— PEDIDO 1 —
Indique todas as linhas dos registros que contêm a palavra "appoggiatura", copiando cada uma delas.

— TEXTO DO DOCUMENTO —
◇ ◇ ◇

É uma quantia superior à dos orçamentos do Banco Mundial (cerca de R$ 250 bilhões) e da Organização das Nações Unidas (ONU; cerca de R$ 20 bilhões) juntos. 

A maior parte desse imponente volume de recursos será fornecida pelo Banco Nacional de Desenvolvimento Econômico e Social (BNDES), como crédito subsidiado e financiamento a fundo perdido para apoiar “projetos de neoindustrialização”. Ou seja: bilhões de reais serão emprestados a taxas de pai para filho ou completamente de graça para empresas escolhidas pelo governo.

Com capitais dessa magnitude, o mínimo que se esperaria é que o Brasil conseguisse rapidamente alcançar as economias mais avançadas e se tornar de vez uma potência industrial. Todavia, a história recente já mostrou que não é esse o caminho da prosperidade.

Luiz Inácio Lula da Silva, presidente da República, durante reunião do Conselho Nacional de Desenvolvimento Industrial (CNDI), no Palácio do Planalto, em Brasília | Foto: Ricardo Stuckert/PR

Da última vez que governos do PT tentaram algo muito parecido, há uma década, o epílogo foi catastrófico para o Produto Interno Bruto (PIB) e para as contas públicas. E a única inovação industrial digna de nota que surgiu foi a tomada de três pinos. 

Nessa rodada, garantem em Brasília, as coisas serão diferentes. O projeto foi apadrinhado pelo vice-presidente da República e ministro do Desenvolvimento, Indústria, Comércio e Serviços, Geraldo Alckmin, que salientou a urgência de uma nova política industrial robusta, para “fortalecer o setor produtivo e ampliar a competitividade do parque industrial”.

“De ‘nova’ essa política industrial só tem o nome”, explica Alexandre Schwartsman, ex-diretor do Banco Central do Brasil (BC). “Já vimos esse filme durante os governos Lula 2 e Dilma. Gastamos quase 10% do PIB em subsídios e os resultados foram pífios, para usar um eufemismo”.

Para o economista, o governo está repetindo os mesmos erros cometidos na última década. “Querem tentar fazer as mesmas coisas, do mesmo jeito, achando que vai dar um resultado diferente”, resumiu Schwartsman. “Vamos chegar aos idênticos insignificantes resultados. O PT não esqueceu nada e não apreendeu nada”.

Apenas o começo

Para o presidente do BNDES, Aloizio Mercadante, os R$ 300 bilhões são apenas um “piso inicial”. O objetivo do governo é criar um “Estado empreendedor”, usando as palavras da economista italiana neokeynesiana Mariana Mazzucato, cujas obras se tornaram leitura obrigatória e as ideias viraram mantra entre a equipe econômica. Ela foi citada várias vezes por Mercadante durante a coletiva de imprensa que apresentou o pacote, quando disse claramente que “o Estado deve se tornar o indutor do crescimento”.

◇ ◇ ◇

— MATERIAL DO EXERCÍCIO —

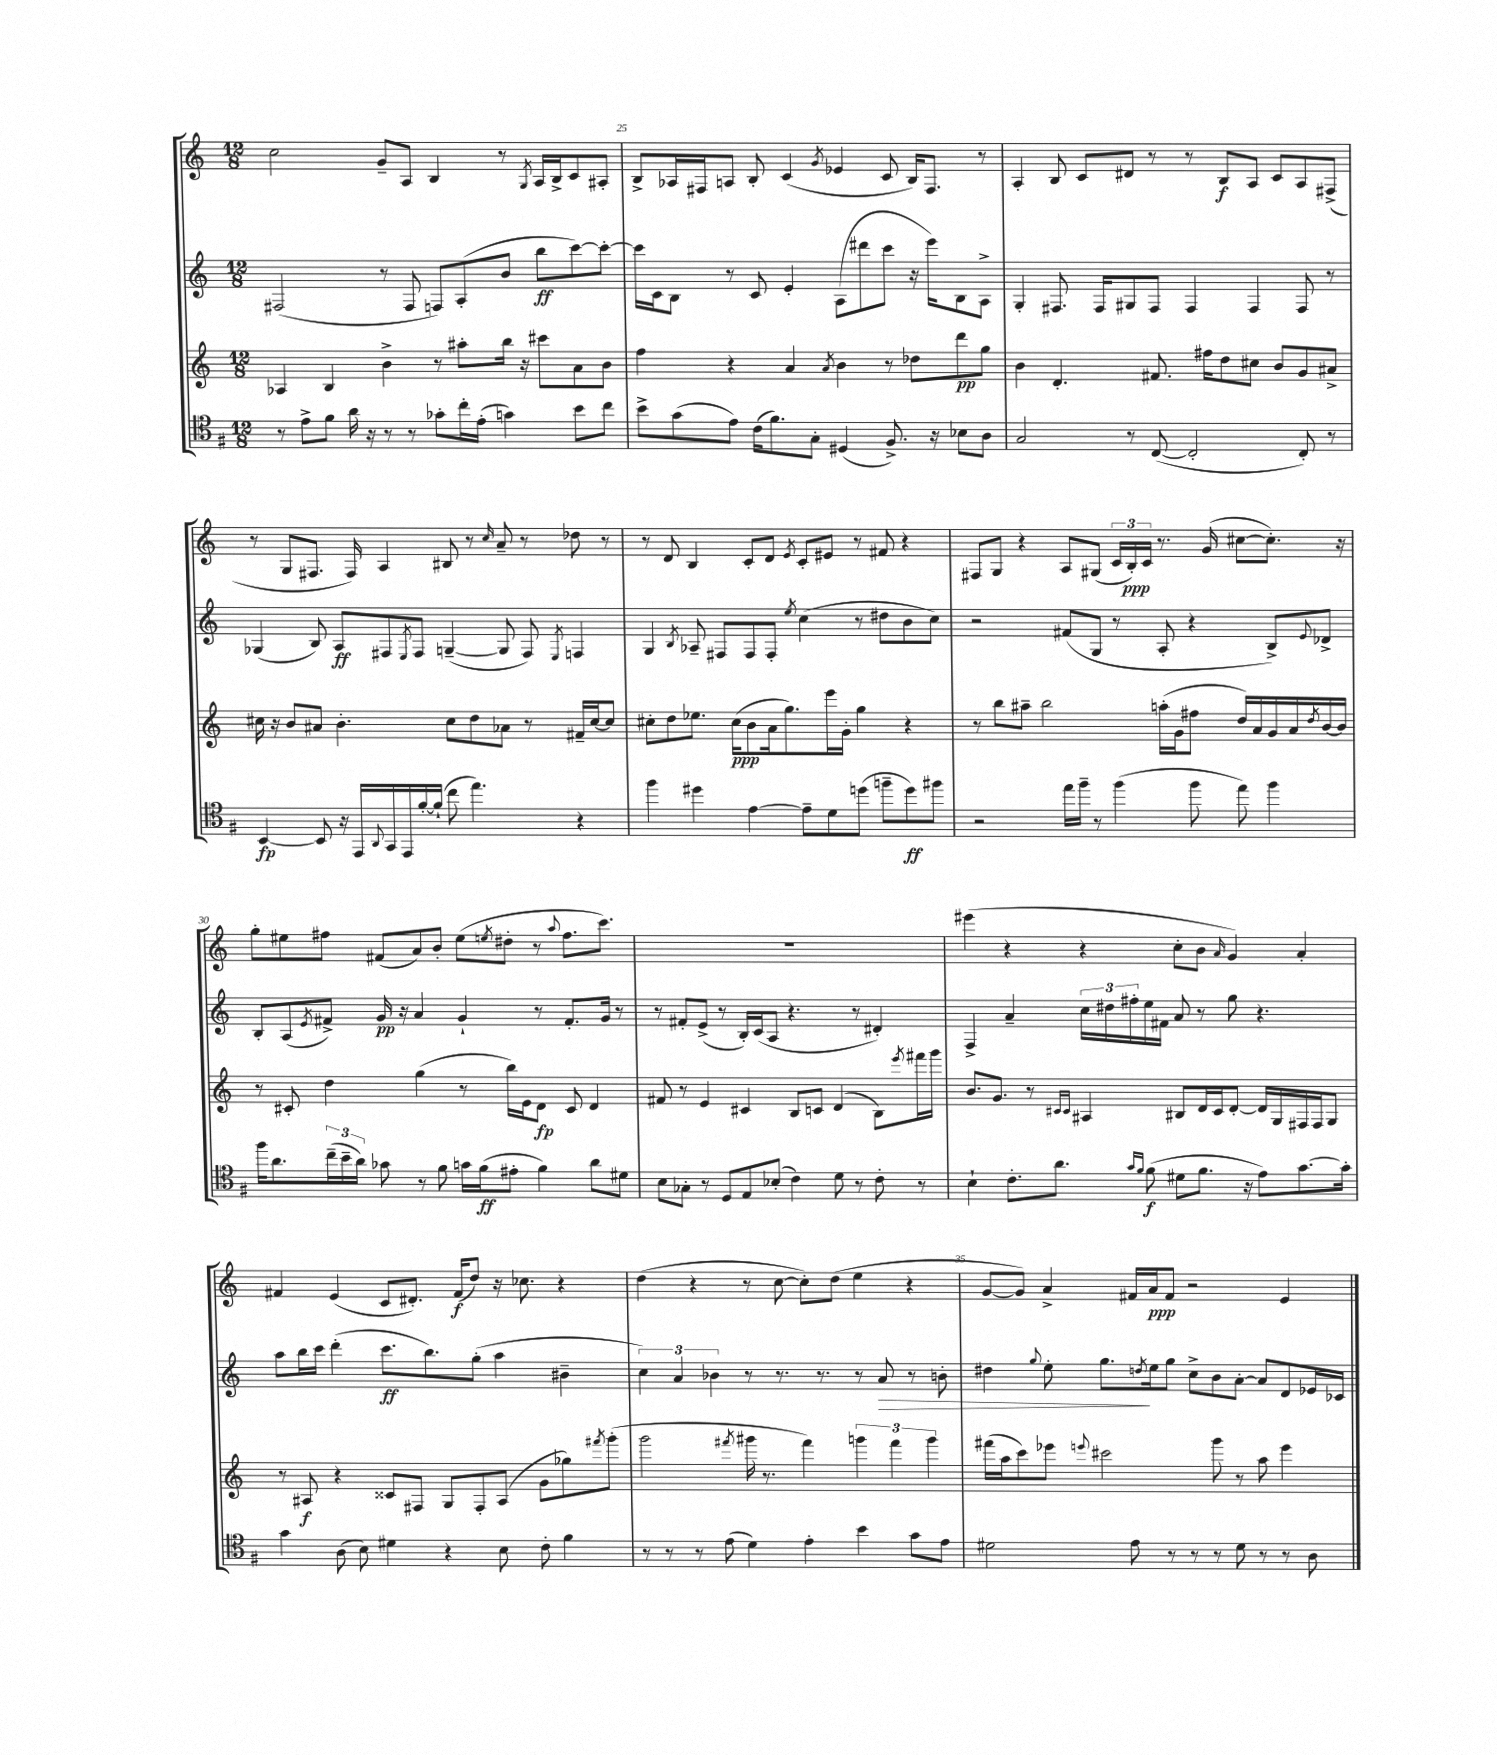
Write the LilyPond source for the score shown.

<<
\new StaffGroup <<
\new Staff = "s0" {
    \clef treble \key c \major \numericTimeSignature \time 12/8
    c''2 g'8-- a8 b4 r8 \acciaccatura { g8 } a16 b16-> c'8 ais8-. |
    b8-> aes16 fis16 a8 b8-. c'4( \acciaccatura { g'8 } ees'4 c'8 b16) fis8. r8 |
    a4-. b8 c'8 dis'8 r8 r8 b8\f a8 c'8 a8 fis8->( |
    r8 g8 fis8. fis16) a4 bis8 r8 \grace { c''16 } a'8-- r8 des''8 r8 |
    r8 d'8 b4 c'8-. d'8 \acciaccatura { e'8 } c'8-. eis'8 r8 fis'8 r4 |
    fis8 g8 r4 a8 gis8( \tuplet 3/2 { c'16 b16-.\ppp) c'16 } r8. g'16( cis''8~ cis''8.-.) r16 |
    g''8-. eis''8 fis''8 fis'8( a'8) b'8-. eis''8( \acciaccatura { e''8 } dis''8-. r8 \appoggiatura { a''8 } fis''8. c'''8.) |
    R1. |
    eis'''4( r4 r4 c''8-. b'8 \grace { a'16 } g'4) a'4-. |
    fis'4 e'4( c'8 dis'8.-.) fis'16\f( d''8) r16 ces''8. r4 |
    d''4( r4 r8 c''8~ c''8-.) d''8( e''4 r4 |
    g'8~ g'8) a'4-> fis'16 a'16\ppp fis'8 r2 e'4 \bar "|." |
}
\new Staff = "s1" {
    \clef treble \key c \major \numericTimeSignature \time 12/8
    fis2( r8 fis8 f8) a8-.( b'8 b''8\ff c'''8~) c'''8~-. |
    c'''16 c'16 b8 r8 c'8 e'4-. a8( dis'''8 c'''8 r16 e'''16) b8 a8-> |
    g4-. fis8. fis16 gis8 fis8 fis4 fis4 fis8 r8 |
    ges4( b8) a8\ff fis8 \acciaccatura { e8 } fis8 g4~--( g8 fis8) \acciaccatura { e8 } f4 |
    g4 \acciaccatura { b8 } aes8-- fis8 fis8 fis8-. \acciaccatura { e''8 } c''4( r8 dis''8 b'8 c''8) |
    r2 fis'8( g8 r8 a8-. r4 b8->) \appoggiatura { e'8 } des'8-> |
    b8-. a8( \acciaccatura { e'8 } fis'8->) g'16\pp r16 a'4 g'4-! r8 fis'8.-. g'16 r8 |
    r8 fis'8-. e'8->( r8 b16-.) c'16( a8 r4. r8 dis'4-.) |
    f4-> a'4-- \tuplet 3/2 { c''16 dis''16 fis''16-. } e''16 fis'16 a'8 r8 g''8 r4. |
    a''8 b''16 c'''16 d'''4-.( c'''8.\ff b''8.) g''8-.( a''4 bis'4-- |
    \tuplet 3/2 { c''4) a'4 bes'4 } r8 r8. r8. r8 a'8\> r8 b'8-. |
    dis''4 \appoggiatura { g''8 } e''8-. g''8.\! \acciaccatura { d''8 } e''16 g''8 c''8-> b'8 a'8~-. a'8 d'8 ees'16 ces'16 \bar "|." |
}
\new Staff = "s2" {
    \clef treble \key c \major \numericTimeSignature \time 12/8
    aes4 b4 b'4-> r8 ais''8-. b''16 r16 cis'''8 a'8 b'8 |
    f''4 r4 a'4 \acciaccatura { a'8 } b'4 r8 des''8 d'''8\pp g''8 |
    b'4 d'4.-. fis'8. fis''16 d''8 cis''8 b'8 g'8 ais'8-> |
    cis''16 r16 b'8 ais'8 b'4.-. cis''8 d''8 aes'8 r8 fis'16-- cis''16~ cis''8 |
    cis''8-. d''8 ees''8. cis''16\ppp( b'8 a'16 g''8.) e'''16 g'16-. g''4 r4 |
    r8 b''8 ais''8-- b''2 a''16-.( g'16 fis''8 d''16) a'16 g'16 a'16 \acciaccatura { d''8 } b'16~ b'16 |
    r8 cis'8-. d''4 g''4( r8 b''16) e'16 d'8\fp cis'8 d'4 |
    fis'8 r8 e'4 cis'4 b8 c'8 d'4( b8) \acciaccatura { e'''8 } fis'''16 g'''16 |
    b'8. g'8. r8 \grace { cis'16 cis'16 } ais4 bis8 d'16 cis'16 d'8~-. d'16 g16 fis16 fis16 g8 |
    r8 ais8\f r4 cisis'8 fis8 g8 fis8-. ais8( g'8 ges''8) \acciaccatura { fis'''8 } g'''8-.( |
    g'''2 \acciaccatura { fis'''8 } gis'''16 r8. fis'''4) \tuplet 3/2 { g'''4 fis'''4 g'''4 } |
    fis'''16( a''16 c'''8) ees'''8 \appoggiatura { e'''8 } cis'''2 g'''8 r8 a''8 e'''4 \bar "|." |
}
\new Staff = "s3" {
    \clef tenor \key g \major \numericTimeSignature \time 12/8
    r8 e'8-> fis'8 a'16 r16 r8 r8 ges'8-. c''16-. e'16-.( g'4) b'8 c''8 |
    b'8-> g'8( e'8) c'16( fis'8.) g8-. dis4( fis8.->) r16 bes8 a8 |
    g2 r8 c8~( c2-. c8-.) r8 |
    b,4~\fp b,8 r16 e,16 \appoggiatura { a,8 } g,16 e,16 fis'16~-. fis'16-!( c''8 e''4.) r4 |
    fis''4 dis''4 e'4~ e'8-- d'8 d''8( f''8-- d''8\ff) fis''8 |
    r2 e''16 fis''16-- r8 fis''4( fis''8 e''8) fis''4 |
    fis''16 a'8. \tuplet 3/2 { c''16--( b'16-- a'16) } ges'8 r8 fis'8 g'16 fis'16\ff( eis'8-. fis'4) a'8 dis'8 |
    b8 ges8-. r8 d8 e8 bes8-.( c'4) d'8 r8 c'8-. r8 |
    b4-! c'8.-. a'8. \grace { g'16 fis'16 } fis'8\f( dis'8 fis'8. r16 e'8) g'8.~ g'16-. |
    g'4 a8( b8) dis'4 r4 b8 c'8-. fis'4 |
    r8 r8 r8 e'8( d'4) e'4-. b'4 g'8 e'8 |
    dis'2 e'8 r8 r8 r8 dis'8 r8 r8 a8 \bar "|." |
}
>>
>>
\layout { \context { \Score currentBarNumber = #24 \override BarNumber.break-visibility = ##(#f #t #t) barNumberVisibility = #(every-nth-bar-number-visible 5) } }
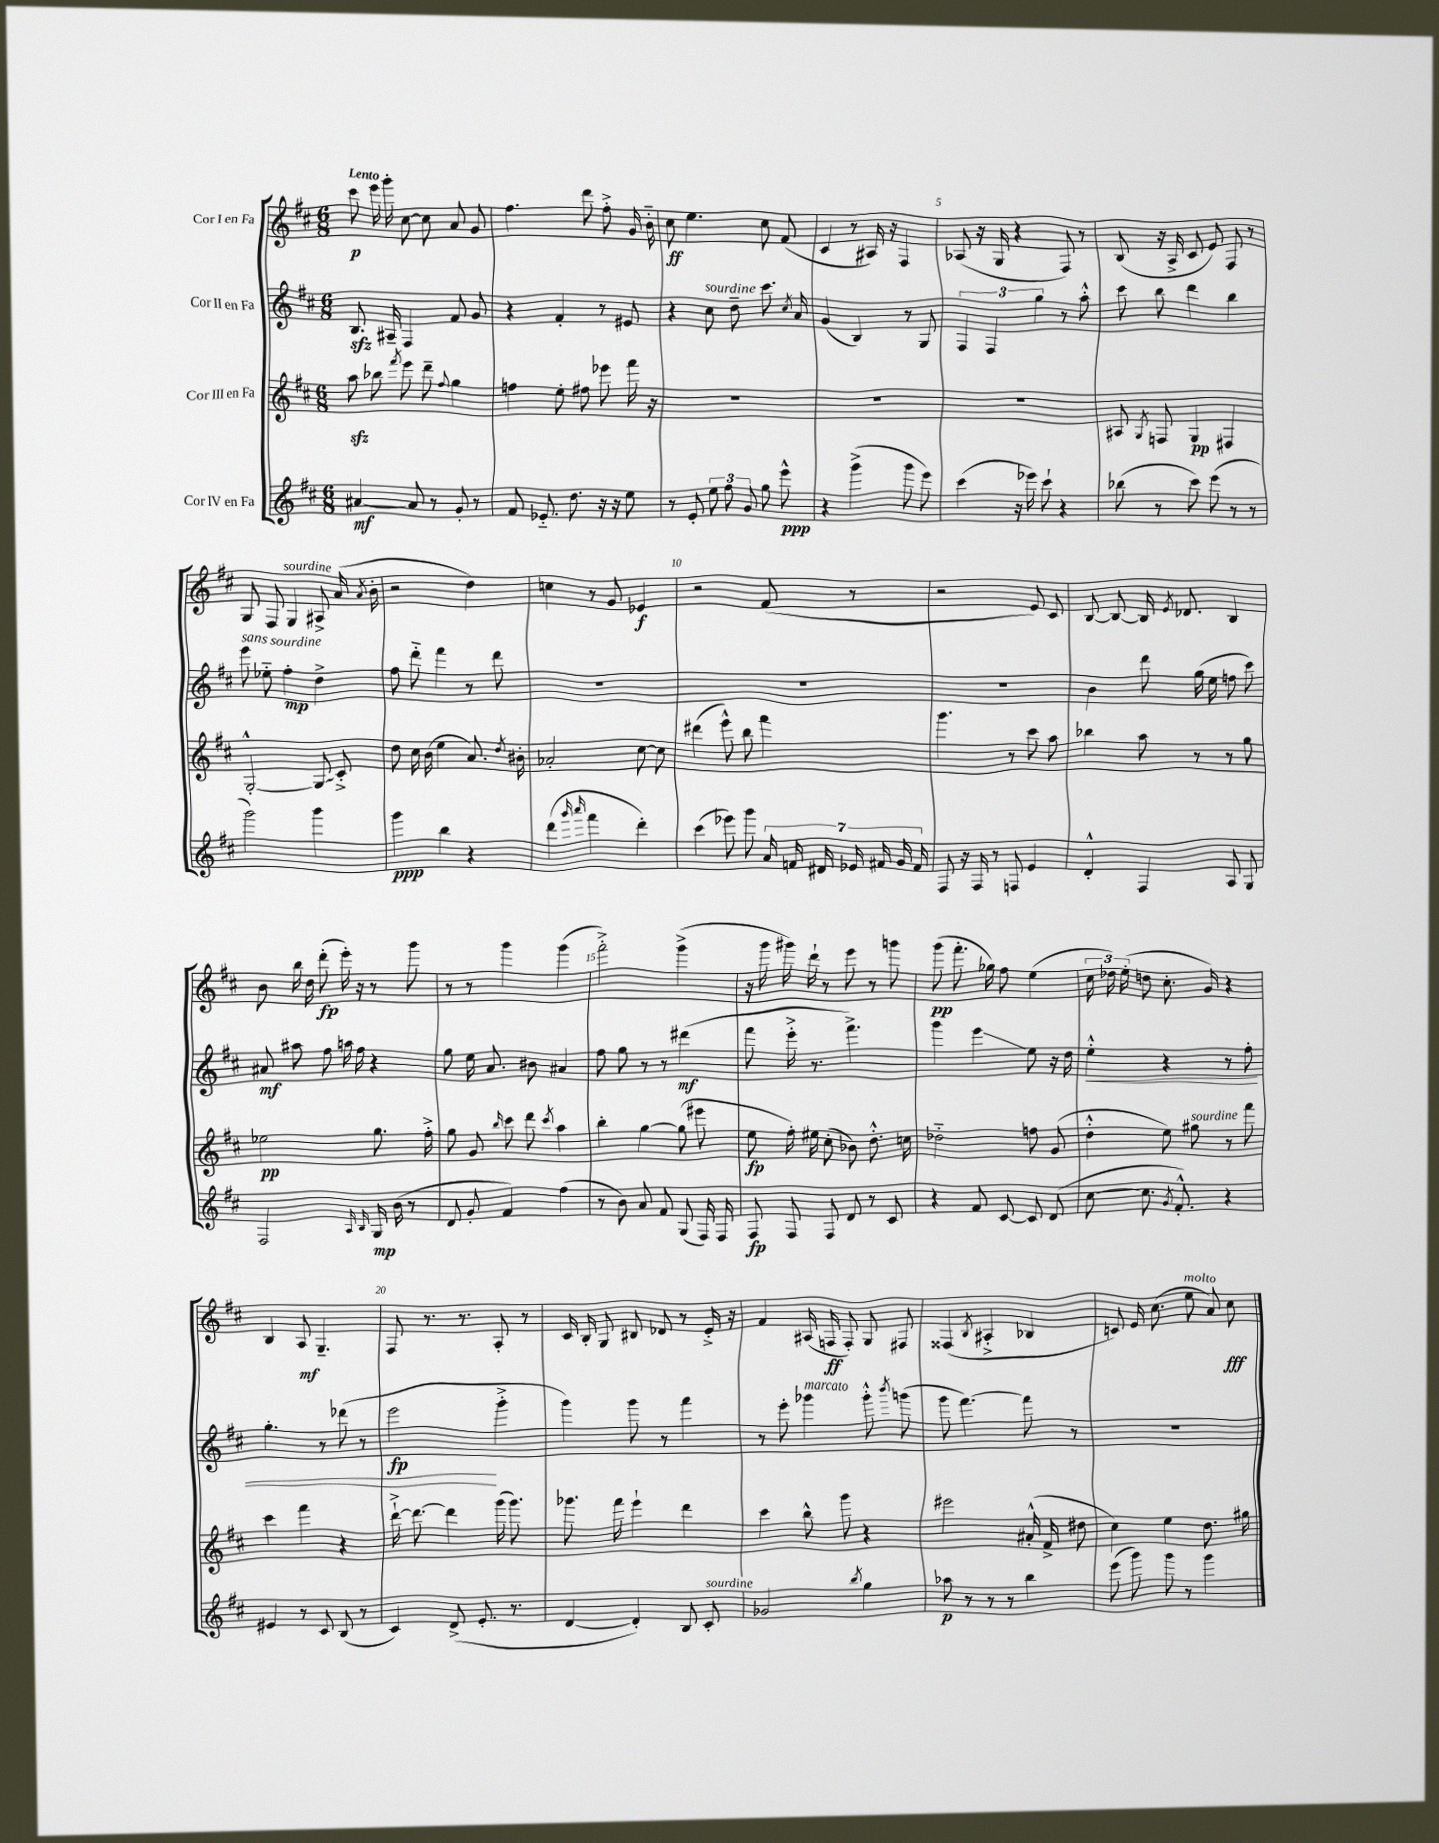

◇ ◇ ◇

— PEDIDO 2 —
Reescreva de forma mais curta o parágrafo do texto sobre a nova política industrial que começa com "A maior parte desse imponente volume", mantendo seus fatos principais.

— RESPOSTA FINAL 1 —
    g''8-. eis''8 fis''8 fis'8( a'8) b'8-. eis''8( \acciaccatura { e''8 } dis''8-. r8 \appoggiatura { a''8 } fis''8. c'''8.) |
    r2 fis'8( g8 r8 a8-. r4 b8->) \appoggiatura { e'8 } des'8-> |
    dis''4 \appoggiatura { g''8 } e''8-. g''8.\! \acciaccatura { d''8 } e''16 g''8 c''8-> b'8 a'8~-. a'8 d'8 ees'16 ces'16 \bar "|." |
    fis'''16( a''16 c'''8) ees'''8 \appoggiatura { e'''8 } cis'''2 g'''8 r8 a''8 e'''4 \bar "|." |
    b,4~\fp b,8 r16 e,16 \appoggiatura { a,8 } g,16 e,16 fis'16~-. fis'16-!( c''8 e''4.) r4 |

— RESPOSTA FINAL 2 —
A maior parte dos recursos virá do BNDES, como crédito subsidiado e financiamento a fundo perdido para "projetos de neoindustrialização". Assim, bilhões de reais serão emprestados a juros muito favoráveis ou de graça a empresas escolhidas pelo governo.